When should you use Allas, when IDA and when Puhti’s file system, like /scratch/clarin
or /projappl/clarin
?
Puhti’s file system has no permanent large data storage. The only permanent directory apart from your home directory is /projappl/clarin
that has only a limited quota and is intended to be used for shared software. /scratch/clarin/
is intended for data to work on. Old data is removed regularly.
IDA contains data that cannot be easily recreated or reacquired from other sources, such as raw language data from depositors.
The use cases for Allas are developing. Objects in Allas can be provided in a massive parallel manner making massive parallel processing of data easier in the future. The most likely use cases:
The work directory. Data is removed regularly (see CSC’s documentation)
Space for tools that we want to share across the project but not (yet) provide to all users. The tools should be version-controlled.
Personal files and tools.
Especially when you use Swift, you want to consider how to organize your buckets. Swift has easy commands for uploading and downloading entire buckets, so it depends on your use case which structure should be preferred.

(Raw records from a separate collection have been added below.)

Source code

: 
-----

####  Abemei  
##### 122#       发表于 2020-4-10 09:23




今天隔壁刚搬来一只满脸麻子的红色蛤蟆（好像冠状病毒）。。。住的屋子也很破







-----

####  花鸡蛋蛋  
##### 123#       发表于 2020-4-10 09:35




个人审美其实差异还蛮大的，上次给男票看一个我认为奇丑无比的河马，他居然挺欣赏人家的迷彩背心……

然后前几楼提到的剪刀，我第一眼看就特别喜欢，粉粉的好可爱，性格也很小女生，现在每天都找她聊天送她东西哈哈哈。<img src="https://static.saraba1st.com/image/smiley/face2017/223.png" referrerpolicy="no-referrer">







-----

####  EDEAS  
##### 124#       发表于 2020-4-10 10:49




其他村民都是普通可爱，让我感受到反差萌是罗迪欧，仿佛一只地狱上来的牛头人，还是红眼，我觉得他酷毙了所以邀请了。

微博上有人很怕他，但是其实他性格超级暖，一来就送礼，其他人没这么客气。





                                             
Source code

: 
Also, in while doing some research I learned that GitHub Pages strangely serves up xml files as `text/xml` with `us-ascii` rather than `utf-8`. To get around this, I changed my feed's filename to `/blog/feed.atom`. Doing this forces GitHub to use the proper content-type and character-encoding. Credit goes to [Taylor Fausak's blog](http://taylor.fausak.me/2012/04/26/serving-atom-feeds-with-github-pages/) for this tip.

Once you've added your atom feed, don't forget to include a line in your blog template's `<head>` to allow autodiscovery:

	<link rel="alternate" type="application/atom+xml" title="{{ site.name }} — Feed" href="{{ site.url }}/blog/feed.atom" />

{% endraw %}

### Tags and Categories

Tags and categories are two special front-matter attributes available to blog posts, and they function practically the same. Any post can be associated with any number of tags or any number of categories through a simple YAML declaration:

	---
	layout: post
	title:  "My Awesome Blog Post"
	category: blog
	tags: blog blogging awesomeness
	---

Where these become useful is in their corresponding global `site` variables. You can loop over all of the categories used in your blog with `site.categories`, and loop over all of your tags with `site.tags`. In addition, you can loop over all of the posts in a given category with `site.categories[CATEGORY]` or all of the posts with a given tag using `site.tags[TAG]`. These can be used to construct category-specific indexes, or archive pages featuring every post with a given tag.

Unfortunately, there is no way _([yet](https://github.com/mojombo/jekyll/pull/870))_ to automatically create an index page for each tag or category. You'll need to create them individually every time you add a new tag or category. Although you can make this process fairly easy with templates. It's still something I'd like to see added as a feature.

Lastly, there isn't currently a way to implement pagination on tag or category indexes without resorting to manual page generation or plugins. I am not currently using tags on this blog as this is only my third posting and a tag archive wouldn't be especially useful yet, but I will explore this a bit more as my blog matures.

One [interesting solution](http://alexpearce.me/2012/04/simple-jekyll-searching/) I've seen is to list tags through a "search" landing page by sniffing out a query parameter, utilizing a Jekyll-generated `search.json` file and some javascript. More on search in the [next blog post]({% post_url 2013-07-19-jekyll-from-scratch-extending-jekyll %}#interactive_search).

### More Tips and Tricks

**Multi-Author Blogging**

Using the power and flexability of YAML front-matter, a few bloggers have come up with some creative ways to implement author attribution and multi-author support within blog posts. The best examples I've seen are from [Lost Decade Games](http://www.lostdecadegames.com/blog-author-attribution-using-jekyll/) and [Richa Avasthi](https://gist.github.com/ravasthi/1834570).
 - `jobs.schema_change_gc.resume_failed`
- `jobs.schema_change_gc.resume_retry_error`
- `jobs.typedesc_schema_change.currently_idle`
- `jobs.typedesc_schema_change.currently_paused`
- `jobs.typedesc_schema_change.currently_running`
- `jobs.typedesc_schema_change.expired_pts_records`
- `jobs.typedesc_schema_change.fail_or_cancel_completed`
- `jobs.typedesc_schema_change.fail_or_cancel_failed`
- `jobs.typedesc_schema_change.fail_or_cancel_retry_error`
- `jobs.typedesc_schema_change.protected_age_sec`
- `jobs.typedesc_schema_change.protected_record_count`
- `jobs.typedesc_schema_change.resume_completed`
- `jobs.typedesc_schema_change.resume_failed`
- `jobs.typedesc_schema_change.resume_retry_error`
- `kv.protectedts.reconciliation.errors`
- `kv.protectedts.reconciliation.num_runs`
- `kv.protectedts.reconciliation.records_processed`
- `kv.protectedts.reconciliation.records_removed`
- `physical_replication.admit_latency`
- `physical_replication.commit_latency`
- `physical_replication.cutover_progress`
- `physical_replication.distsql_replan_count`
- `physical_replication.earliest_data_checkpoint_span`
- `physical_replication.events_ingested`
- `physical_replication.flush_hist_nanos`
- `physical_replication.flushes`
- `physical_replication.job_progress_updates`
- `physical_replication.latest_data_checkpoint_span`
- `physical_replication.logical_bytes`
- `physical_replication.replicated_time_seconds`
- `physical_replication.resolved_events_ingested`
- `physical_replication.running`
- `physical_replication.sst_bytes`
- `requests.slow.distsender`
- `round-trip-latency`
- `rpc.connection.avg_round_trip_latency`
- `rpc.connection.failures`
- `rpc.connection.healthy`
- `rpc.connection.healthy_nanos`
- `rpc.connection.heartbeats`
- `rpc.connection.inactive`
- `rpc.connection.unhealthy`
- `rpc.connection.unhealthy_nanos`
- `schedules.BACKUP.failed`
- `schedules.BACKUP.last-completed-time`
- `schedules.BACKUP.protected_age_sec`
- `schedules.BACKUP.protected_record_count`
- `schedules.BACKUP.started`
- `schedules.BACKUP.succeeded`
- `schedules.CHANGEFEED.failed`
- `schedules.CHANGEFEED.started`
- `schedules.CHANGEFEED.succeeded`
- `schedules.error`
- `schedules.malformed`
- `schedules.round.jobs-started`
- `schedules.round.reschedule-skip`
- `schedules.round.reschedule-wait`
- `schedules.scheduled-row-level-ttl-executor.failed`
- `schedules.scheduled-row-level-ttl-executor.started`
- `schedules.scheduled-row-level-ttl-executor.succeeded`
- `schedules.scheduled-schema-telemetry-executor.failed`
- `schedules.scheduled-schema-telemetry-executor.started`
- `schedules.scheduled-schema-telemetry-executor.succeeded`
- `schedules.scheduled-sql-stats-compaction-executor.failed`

Say you have two corpora, named ”Suomi24” and ”Ylilauta”. In both cases, there are the subdirectories ”src” and ”vrt”. You can now create one bucket named ”clarin-corpora” with objects named ”Suomi24/src/…” (and obviously ”Suomi24/vrt/…”) and ”Ylilauta/src/…” and so on, or two buckets ”clarin-corpora-Suomi24” and ”clarin-corpora-Ylilauta” with objects in them named ”src/…” and ”vrt/…”. (The ”corpora” part would be a convention to give a hint about the content.)
One consideration could be size: Suomi24-sized corpora should likely be in a separate bucket, but various small corpora can maybe be grouped together in one bucket.